In this case, the cell-lines contribute in the same way to the labelling criterion regardless of the related tissue, thus providing a different, less stringent labelling.

6. Subtract pan-tissue EGs from those of the chosen tissue

Uncommon context-specific EGs (ucsEGs) for a chosen tissue (here tissueK = 'Kidney') are obtained by subtracting the pan-tissue EGs computed in the previous step (df_common) by the EGs identified for the chosen tissue.

import pandas as pd

#Identification of EGs in Kidney tissue (as in Example 1)
tissueK = 'Kidney'
from HELPpy.utility.selection import select_cell_lines
from HELPpy.models.labelling import labelling
cell_linesK = select_cell_lines(df_nonan, df_map, [tissueK])
print(f"Selecting {len(cell_linesK)} cell-lines")
df_labelK = labelling(df_nonan, columns = cell_linesK, n_classes=2,
                      labelnames={0: 'E', 1: 'NE'},
                      mode='flat-multi', algorithm='otsu')
df_labelK.to_csv(f"{tissueK}_HELP_twoClasses.csv")
#Alternatively, you can download the Kidney labels already computed:
#!wget https://raw.githubusercontent.com/giordamaug/HELP/main/data/Kidney_HELP.csv

#Identification of Kidney uncommon context-specific EGs
import numpy as np
import sys
np.set_printoptions(threshold=sys.maxsize)
EG_kidney = df_labelK[df_labelK['label'] == 'E'].index.values
cEG = df_common[df_common['label']=='E'].index.values
cs_EG_kidney = np.setdiff1d(EG_kidney, cEG)
print(cs_EG_kidney)
with open("csEG_Kidney.txt", 'w', encoding='utf-8') as f:
    f.write('\n'.join(list(cs_EG_kidney)))
Selecting 37 cell-lines
100%|██████████| 37/37 [00:00<00:00, 202.51it/s]
['ACTG1' 'ACTR6' 'ARF4' 'ARFRP1' 'ARPC4' 'CDK6' 'CFLAR' 'CHMP7' 'COPS3'
 'DCTN3' 'DDX11' 'DDX52' 'EMC3' 'EXOSC1' 'FERMT2' 'GEMIN7' 'GET3' 'HGS'
 'HNF1B' 'HTATSF1' 'ITGAV' 'KIF4A' 'MCM10' 'MDM2' 'METAP2' 'MLST8'
 'NCAPH2' 'NDOR1' 'NHLRC2' 'OXA1L' 'PAX8' 'PFN1' 'PIK3C3' 'PPIE' 'PPP1CA'
 'PPP4R2' 'PTK2' 'RAB7A' 'RAD1' 'RBM42' 'RBMX2' 'RTEL1' 'SEPHS2' 'SNAP23'
 'SNRPB2' 'SPTLC1' 'SRSF10' 'TAF1D' 'TMED10' 'TMED2' 'TRIM37' 'UBA5' 'UBC'
 'UBE2D3' 'USP10' 'VPS33A' 'VPS52' 'WDR25' 'YWHAZ' 'ZNG1B']

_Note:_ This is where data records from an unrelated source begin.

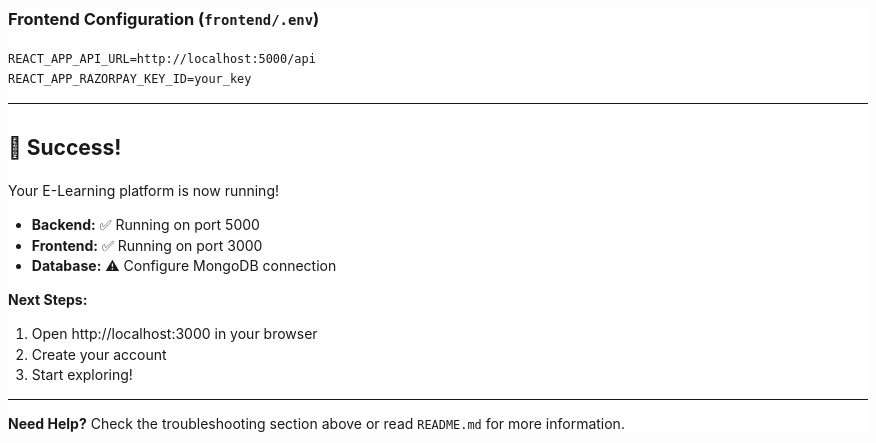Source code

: ### Frontend Configuration (`frontend/.env`)
```
REACT_APP_API_URL=http://localhost:5000/api
REACT_APP_RAZORPAY_KEY_ID=your_key
```

---

## 🎉 Success!

Your E-Learning platform is now running!

- **Backend:** ✅ Running on port 5000
- **Frontend:** ✅ Running on port 3000
- **Database:** ⚠️ Configure MongoDB connection

**Next Steps:**
1. Open http://localhost:3000 in your browser
2. Create your account
3. Start exploring!

---

**Need Help?** Check the troubleshooting section above or read `README.md` for more information.





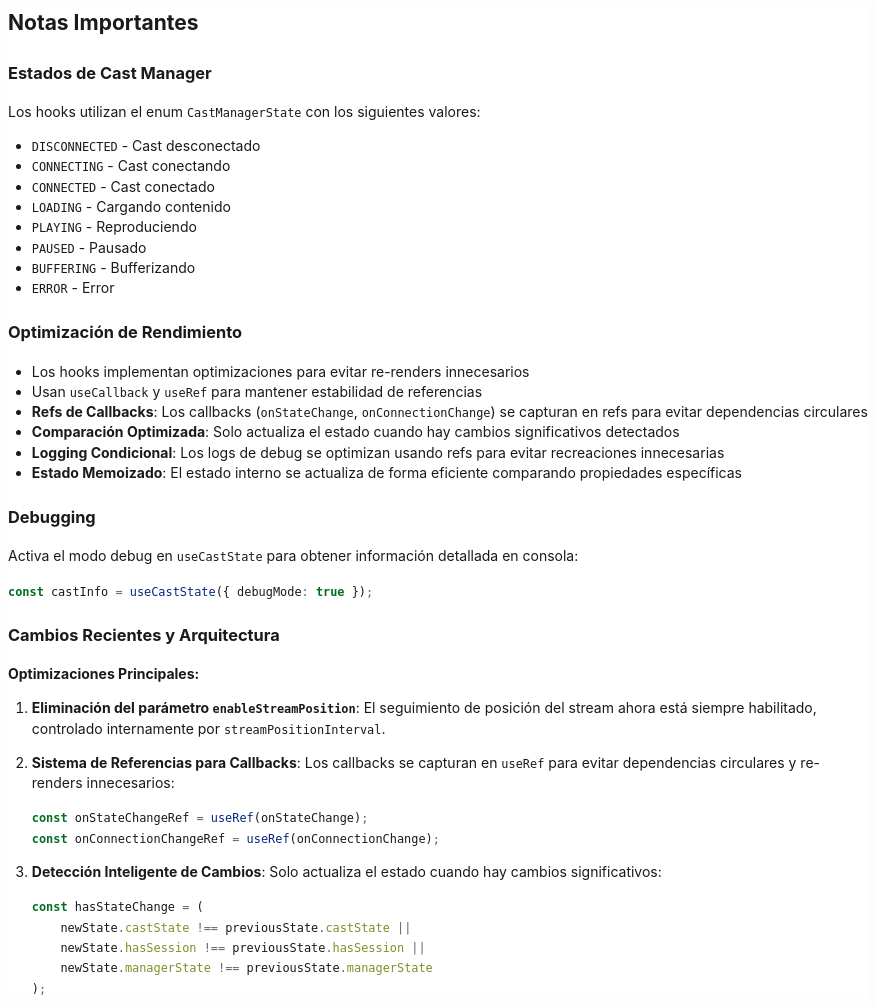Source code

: 
## Notas Importantes

### Estados de Cast Manager

Los hooks utilizan el enum `CastManagerState` con los siguientes valores:

- `DISCONNECTED` - Cast desconectado
- `CONNECTING` - Cast conectando
- `CONNECTED` - Cast conectado
- `LOADING` - Cargando contenido
- `PLAYING` - Reproduciendo
- `PAUSED` - Pausado
- `BUFFERING` - Bufferizando
- `ERROR` - Error

### Optimización de Rendimiento

- Los hooks implementan optimizaciones para evitar re-renders innecesarios
- Usan `useCallback` y `useRef` para mantener estabilidad de referencias
- **Refs de Callbacks**: Los callbacks (`onStateChange`, `onConnectionChange`) se capturan en refs para evitar dependencias circulares
- **Comparación Optimizada**: Solo actualiza el estado cuando hay cambios significativos detectados
- **Logging Condicional**: Los logs de debug se optimizan usando refs para evitar recreaciones innecesarias
- **Estado Memoizado**: El estado interno se actualiza de forma eficiente comparando propiedades específicas

### Debugging

Activa el modo debug en `useCastState` para obtener información detallada en consola:

```typescript
const castInfo = useCastState({ debugMode: true });
```

### Cambios Recientes y Arquitectura

**Optimizaciones Principales:**

1. **Eliminación del parámetro `enableStreamPosition`**: El seguimiento de posición del stream ahora está siempre habilitado, controlado internamente por `streamPositionInterval`.

2. **Sistema de Referencias para Callbacks**: Los callbacks se capturan en `useRef` para evitar dependencias circulares y re-renders innecesarios:
   ```typescript
   const onStateChangeRef = useRef(onStateChange);
   const onConnectionChangeRef = useRef(onConnectionChange);
   ```

3. **Detección Inteligente de Cambios**: Solo actualiza el estado cuando hay cambios significativos:
   ```typescript
   const hasStateChange = (
       newState.castState !== previousState.castState ||
       newState.hasSession !== previousState.hasSession ||
       newState.managerState !== previousState.managerState
   );
   ```

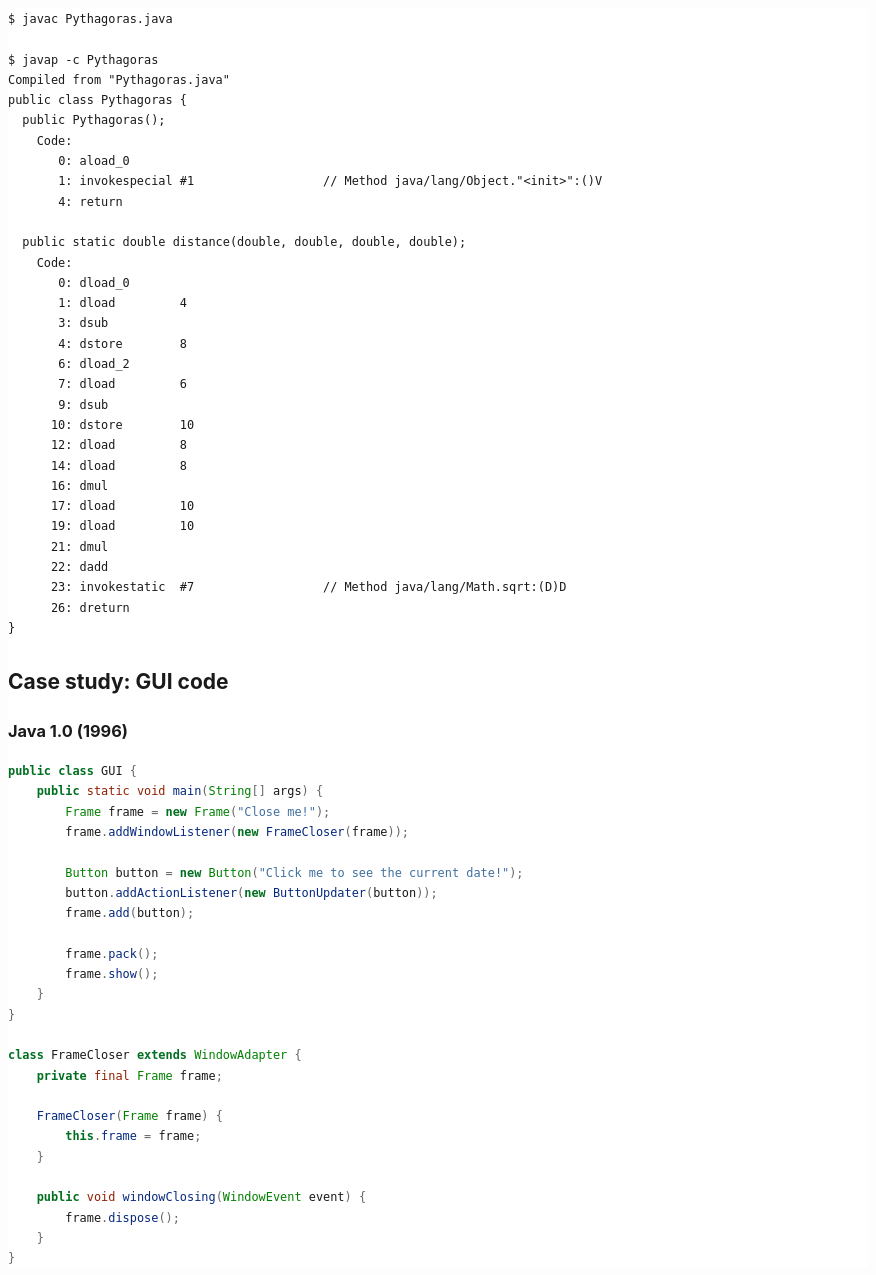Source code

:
 ```
$ javac Pythagoras.java

$ javap -c Pythagoras
Compiled from "Pythagoras.java"
public class Pythagoras {
  public Pythagoras();
    Code:
       0: aload_0
       1: invokespecial #1                  // Method java/lang/Object."<init>":()V
       4: return

  public static double distance(double, double, double, double);
    Code:
       0: dload_0
       1: dload         4
       3: dsub
       4: dstore        8
       6: dload_2
       7: dload         6
       9: dsub
      10: dstore        10
      12: dload         8
      14: dload         8
      16: dmul
      17: dload         10
      19: dload         10
      21: dmul
      22: dadd
      23: invokestatic  #7                  // Method java/lang/Math.sqrt:(D)D
      26: dreturn
}
```

## Case study: GUI code

### Java 1.0 (1996)

```java
public class GUI {
    public static void main(String[] args) {
        Frame frame = new Frame("Close me!");
        frame.addWindowListener(new FrameCloser(frame));

        Button button = new Button("Click me to see the current date!");
        button.addActionListener(new ButtonUpdater(button));
        frame.add(button);

        frame.pack();
        frame.show();
    }
}

class FrameCloser extends WindowAdapter {
    private final Frame frame;

    FrameCloser(Frame frame) {
        this.frame = frame;
    }

    public void windowClosing(WindowEvent event) {
        frame.dispose();
    }
}
```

Visualizing the obtained results

Show the supervenn plot of pan-tissue EGs, Kidney EGs and Kidney ucsEGs.

from HELPpy.visualization.plot import svenn_intesect
svenn_intesect([set(cs_EG_kidney),set(EG_kidney), set(cEG)], labels=['kidney ucsEGs', 'kidney EGs', 'common EGs'], ylabel='EGs', figsize=(8,4))
../_images/output_23_0.png

The plot shows that the Kidney tissue shares 1193 EGs with all the other tissues (over a total of 1250 ucEGs) and has 60 ucsEGs.

Show the supervenn plot of Kidney ucsEGs against Lung ucsEGs.

from HELPpy.visualization.plot import svenn_intesect
from HELPpy.utility.selection import select_cell_lines
from HELPpy.models.labelling import labelling
tissueL = 'Lung'
#a) Identify Lung EGs (as in Example 1)
cell_linesL = select_cell_lines(df_nonan, df_map, [tissueL])
print(f"Selecting {len(cell_linesL)} cell-lines")
df_labelL = labelling(df_nonan, columns = cell_linesL, n_classes=2,
                      labelnames={0: 'E', 1: 'NE'},
                      mode='flat-multi', algorithm='otsu')

#b) Compute Lung ucsEGs
np.set_printoptions(threshold=sys.maxsize)
EG_lung = df_labelL[df_labelL['label'] == 'E'].index.values
ucs_EG_lung = np.setdiff1d(EG_lung, cEG)
print(ucs_EG_lung)
with open("ucsEG_Lung.txt", 'w', encoding='utf-8') as f:
    f.write('\n'.join(list(ucs_EG_lung)))

#Show the supervenn plot
svenn_intesect([set(cs_EG_kidney), set(ucs_EG_lung)], labels=['kidney', 'lung'], ylabel='ucsEGs', figsize=(8,4))
Selecting 119 cell-lines
0%|          | 0/119 [00:00<?, ?it/s]
100%|██████████| 119/119 [00:00<00:00, 215.18it/s]
['ACO2' 'AP2M1' 'ATP5F1D' 'BORA' 'CCDC86' 'CDK2' 'CKS1B' 'DCTN3' 'DDX11'
 'DDX39B' 'DGCR8' 'GEMIN7' 'NCAPH2' 'NFYB' 'NUMA1' 'NUP153' 'OXA1L'
 'PI4KA' 'PPAT' 'PTCD3' 'SCD' 'SLBP' 'SLC25A3' 'TFRC' 'TRPM7' 'YPEL5'
 'YTHDC1' 'ZNF407']
../_images/output_25_4.png

The plot shows that the Kidney and Lung tissues share 5 ucsEGs.